Help mamba decide on CUDA variant

wolfv commented 2 years ago

Mamba currently can't properly decide which tensorflow cuda package to prefer since we don't directly depend on cudatoolkit in the tensorflow package.

Only in the tensorflow-base package we have a cudatoolkit dependency.

However, tensorflow-base is connected to tensorflow via an exact dependency.

If we'd also add the cudatoolkit to the tensorflow package, mamba would be able to select the best version.

OR we could remove the tensorflow variant completely and just have a single metapackage that depends on tensorflow-base {{ VERSION }} (but not exact). Then mamba could decide the tensorflow-base version more freely.

wolfv commented 2 years ago

What happens currently is that mamba "randomly" picks cuda 11.1 (even though cuda 11.2 would probably be preffered).

183amir commented 2 years ago

I don't think the issue is here. Mamba should be able to handle this instead.

h-vetinari commented 2 years ago

I don't think the issue is here. Mamba should be able to handle this instead.

As long as we're not compromising on the quality of the packaging (i.e. everything works as it should), I don't see why we shouldn't accommodate mamba here. Yes, it would be nicer if it were fixed in mamba, but it's used more and more (not least in CF-CI), so keeping things knowingly suboptimal has to have a commensurate benefit for not doing it (especially as the workaround is really not painful), IMO.

wolfv commented 2 years ago

@183amir the problem in this case is that we have a variant package (tensorflow) that restricts the cuda version of downstream packages. But we have no way of choosing which tensorflow package is the best without doing a global optimization.

We could change this in the following ways:

have only tensorflow pyXX meta-package (without CUDA, or even without Python!), then the tensorflow packages depends on tensorflow-base 2.6 (pyXX) and variant selection would work fine
Add a direct dependency to the same cudatoolkit from the build string, then variant selection would also work fine :)

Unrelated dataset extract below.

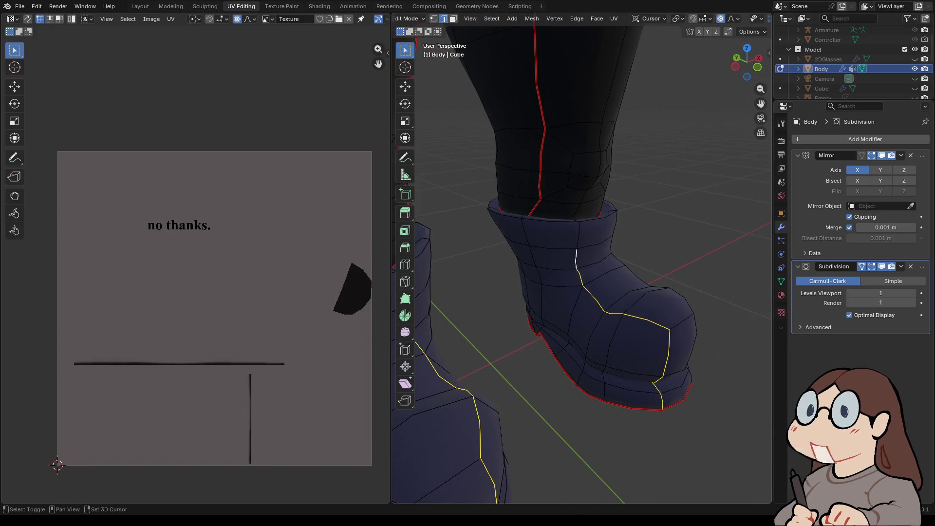
middle_click_drag(579, 276, 516, 279)
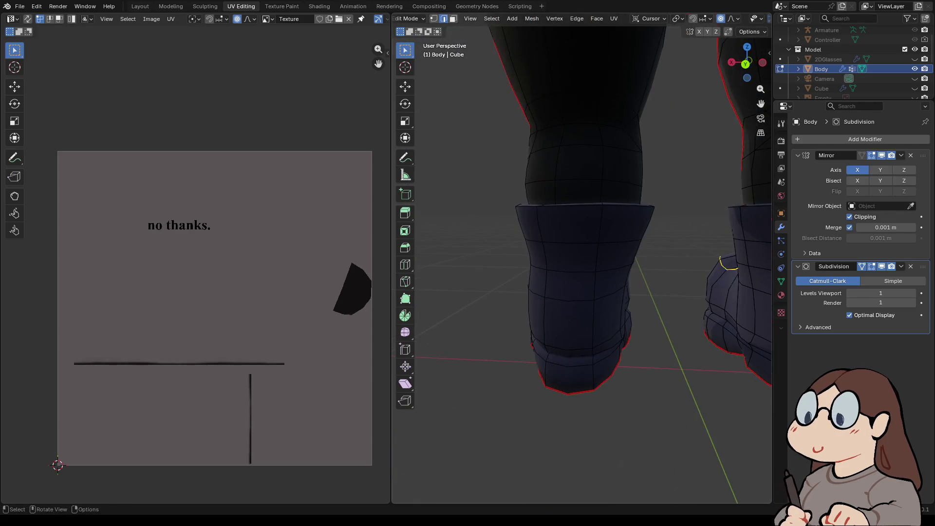
left_click(593, 377, "alt+shift")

Global optimization, with the amount of variant packages that exist in conda-forge, takes a looong time (because many branches have to be explored). I think it's good to make it as simple as possible for the solver to find the best solution.

wolfv commented 2 years ago

I tried to write down how the sorting and solving works here: https://mamba.readthedocs.io/en/latest/advanced_usage/package_resolution.html

183amir commented 2 years ago

As long as we're not compromising on the quality of the packaging (i.e. everything works as it should), I don't see why we shouldn't accommodate mamba here.

I agree.

have only tensorflow pyXX meta-package (without CUDA, or even without Python!), then the tensorflow packages depends on tensorflow-base 2.6 (pyXX) and variant selection would work fine

I don't think this is a good solution because the exact dependency on tensorflow-base is there to make sure the split packages are all installed from one build. That is, tensorflow, tensorflow-estimator, etc. are installed from one build.

Add a direct dependency to the same cudatoolkit from the build string, then variant selection would also work fine :)

I am not sure what this means. Could you please explain more? Maybe you could show how the recipe would look like.

izahn commented 2 years ago

This might be a separate topic, but do we actually need both tensorflow and tensorflow-base packages? Currently the only difference between mamba create -d -n test "tensorflow=*=cuda112*" and mamba create -d -n test "tensorflow-base=*=cuda112*" is that the first one installs tensorflow and tensorflow-estimator. The same is true for "tensorflow-base=*=cuda112*" vs. "tensorflow-base=*=cuda112*". Unless there is a common need to install tensorflow without tensorflow-estimator that doesn't make much sense to me.

wolfv commented 2 years ago

So right now we have the following situation:

tensorflow-py39-cuda112
depends on
- python 3.9
- tensorflow-base py39-cuda112 (heavily constrained, can only use a single tensorflow-base!)
tensorflow-py38-cuda112
- depends on python 3.8
- tensorflow-base py38-cuda112
tensorflow-py39-cuda111
- depends on python 3.8
- tensorflow-base py39-cuda111

So here, mamba can correctly decide for tensorflow-py39... but cannot select the cuda variant because it cannot judge by inspecting the first order dependencies.

If we add cudatoolkit at this level, it woudl work fine. Otherwise, we could modify it like this:

tensorflow-py39
- depends on python 3.8
- tensorflow-base py39*
   can be resolved to 
   - tensorflow-base py39-cuda102
   - tensorflow-base py39-cuda110
   - tensorflow-base py39-cuda111
   - tensorflow-base py39-cuda112

Then again we could resolve properly, because we can decide again for tensorflow-base and select the one that uses the highest cudatoolkit.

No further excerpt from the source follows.